CCPO Seminar by VIMS Scientist to Explore Trace Metal Cycling
Aaron Beck, a scientist with the Virginia Institute of Marine Science, will present a public seminar at Old Dominion University's Center for Coastal Physical Oceanography (CCPO) on Monday, Sept. 13, exploring trace metal cycling in freshwaters and coastal marine waters.
The seminar, titled "Phototrophic Biofilms and Diel Trace Metal Cycles in Aquatic Environments," will begin at 3:30 p.m. in Room 3200 of the Research Innovation Building 1 in University Village. This program is free, as is a reception with refreshments that begins at 3.
Concentrations of trace metals, which sometimes are toxic, can vary during a 24-hour period at a particular testing site in a particular body of water. For example, many contaminated streams undergo variations caused by daily changes in temperature, sunlight, and other factors.
Beck's research has considered the connection between trace metal cycling and the films of light-dependent microorganisms - such as algae - that can form on the bottom of shallow waters. The metabolic activity of these microorganisms can affect the amount of dissolved oxygen in the waters, as well as the pH. The oxygen and pH, in turn, can affect the availability of trace metals, he has found.

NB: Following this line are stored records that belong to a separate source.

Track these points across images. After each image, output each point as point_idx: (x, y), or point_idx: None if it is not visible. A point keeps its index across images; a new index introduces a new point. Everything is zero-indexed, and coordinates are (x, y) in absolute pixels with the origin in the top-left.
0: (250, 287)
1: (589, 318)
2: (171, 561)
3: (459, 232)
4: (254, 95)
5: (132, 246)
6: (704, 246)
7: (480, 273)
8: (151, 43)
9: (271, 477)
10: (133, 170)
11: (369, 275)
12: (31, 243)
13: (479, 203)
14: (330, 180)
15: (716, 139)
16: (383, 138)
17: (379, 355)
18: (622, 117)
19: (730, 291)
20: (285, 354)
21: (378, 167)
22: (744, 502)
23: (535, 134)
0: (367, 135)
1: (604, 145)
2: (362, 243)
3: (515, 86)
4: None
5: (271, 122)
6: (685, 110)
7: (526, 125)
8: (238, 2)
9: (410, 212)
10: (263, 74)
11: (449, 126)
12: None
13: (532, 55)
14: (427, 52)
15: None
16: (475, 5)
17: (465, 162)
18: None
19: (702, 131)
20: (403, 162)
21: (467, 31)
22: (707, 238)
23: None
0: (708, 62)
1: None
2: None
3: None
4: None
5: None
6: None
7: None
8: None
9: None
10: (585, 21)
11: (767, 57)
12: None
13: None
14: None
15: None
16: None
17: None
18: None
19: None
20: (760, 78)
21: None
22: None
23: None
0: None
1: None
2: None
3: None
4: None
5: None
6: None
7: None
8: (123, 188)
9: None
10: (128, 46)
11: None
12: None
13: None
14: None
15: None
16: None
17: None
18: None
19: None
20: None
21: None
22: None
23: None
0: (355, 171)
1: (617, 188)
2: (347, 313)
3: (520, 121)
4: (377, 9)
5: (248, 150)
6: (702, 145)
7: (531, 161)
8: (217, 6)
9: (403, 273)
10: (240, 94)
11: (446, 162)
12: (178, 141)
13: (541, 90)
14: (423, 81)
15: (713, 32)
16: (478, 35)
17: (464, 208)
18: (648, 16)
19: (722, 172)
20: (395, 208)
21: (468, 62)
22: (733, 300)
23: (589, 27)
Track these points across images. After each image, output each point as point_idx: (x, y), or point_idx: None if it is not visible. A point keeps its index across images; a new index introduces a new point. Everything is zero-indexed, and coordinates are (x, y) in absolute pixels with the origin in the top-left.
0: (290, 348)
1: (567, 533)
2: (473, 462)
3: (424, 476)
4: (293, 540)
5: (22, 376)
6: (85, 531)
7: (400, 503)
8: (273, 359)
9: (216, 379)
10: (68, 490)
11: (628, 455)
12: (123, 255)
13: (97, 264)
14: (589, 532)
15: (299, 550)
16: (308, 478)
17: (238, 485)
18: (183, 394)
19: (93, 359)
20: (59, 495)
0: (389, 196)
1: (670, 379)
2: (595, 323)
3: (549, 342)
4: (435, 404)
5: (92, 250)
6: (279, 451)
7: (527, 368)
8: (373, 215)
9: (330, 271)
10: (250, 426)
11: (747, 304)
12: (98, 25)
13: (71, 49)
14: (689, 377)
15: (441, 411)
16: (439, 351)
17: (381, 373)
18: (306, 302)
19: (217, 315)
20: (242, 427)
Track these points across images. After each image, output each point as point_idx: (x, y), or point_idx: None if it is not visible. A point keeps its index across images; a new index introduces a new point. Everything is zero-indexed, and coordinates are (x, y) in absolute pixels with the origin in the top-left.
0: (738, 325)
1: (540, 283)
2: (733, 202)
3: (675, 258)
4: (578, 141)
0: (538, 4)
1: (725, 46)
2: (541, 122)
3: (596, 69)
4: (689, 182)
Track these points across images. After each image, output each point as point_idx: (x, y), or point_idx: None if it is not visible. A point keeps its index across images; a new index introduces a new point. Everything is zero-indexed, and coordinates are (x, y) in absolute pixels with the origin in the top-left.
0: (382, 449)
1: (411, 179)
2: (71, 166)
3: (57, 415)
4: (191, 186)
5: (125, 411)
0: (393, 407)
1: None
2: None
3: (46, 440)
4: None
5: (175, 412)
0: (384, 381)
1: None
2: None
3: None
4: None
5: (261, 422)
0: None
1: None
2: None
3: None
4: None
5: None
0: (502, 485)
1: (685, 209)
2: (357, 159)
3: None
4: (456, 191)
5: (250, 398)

Seawater had been assumed to have a pH-buffering capacity that would thwart this mechanism. But recent findings by Beck and his colleagues show that a mechanism similar to that found in freshwater streams may be at work in coastal marine waters. He has concluded that trace metal cycling in many aquatic systems may therefore be more temporally-dynamic than currently thought, and diel biogeochemical processes should be considered more universally in mass balance models for dissolved trace metals.